### TO BE DONE
Copy the part of the microschool article between "Simpson set out" and "in saltwater won.)", inclusive.

Nearly every day, the students visit natural areas for play-based learning. After the math lesson beneath the buttonwoods, for example, they went hunting for hermit crabs and jellyfish.
“This is just as important as testing, as reading, as anything,” Simpson said. “We want to bring back childhood and the love of learning.”
That’s exactly why Alejandra Reyes enrolled her 5-year-old daughter, Daniella. Daniella’s curiosity is blossoming, Reyes said, because she’s in a small school with more individualized attention and more hands-on learning.
“I didn’t want her to be in class sitting down all day. She’s such a free-spirited little girl,” said Reyes, a stay-at-home mom whose husband is a marine mechanic. “She’s learning so much on her little adventures. It’s, ‘What’s this? What’s that? Let’s look it up.’ “
“We got so lucky that my daughter’s first experience with school is this microschool.”
Simpson and Lavoie like the state of Florida’s academic standards. They use them to guide instruction. But they’re not tethered to pacing guides, and they can switch gears or directions whenever it makes sense. They do that often with their one older student, a fifth grader who was bored in his prior school because he wasn’t being challenged.
At the beach the other day, the older student got to learn about mass, volume, density, and buoyancy while his younger classmates were doing the lesson on place value.
Simpson set out two buckets, one filled with freshwater, one filled with saltwater. The student built a mini boat out of aluminum foil to float on the surface of each, then carefully piled pennies into it to see which boat in which bucket could sustain the most weight. (The one in saltwater won.)
“He loves engineering and problem solving,” Simpson said. And the school has the flexibility to accommodate him with more advanced lessons.
As it becomes even more mainstream, school choice in Florida is experiencing some growing pains. Coastal Glades represents some of those challenges, too.

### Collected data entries
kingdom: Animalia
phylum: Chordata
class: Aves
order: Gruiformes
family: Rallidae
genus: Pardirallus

### RESULT BELOW
Simpson set out two buckets, one filled with freshwater, one filled with saltwater. The student built a mini boat out of aluminum foil to float on the surface of each, then carefully piled pennies into it to see which boat in which bucket could sustain the most weight. (The one in saltwater won.)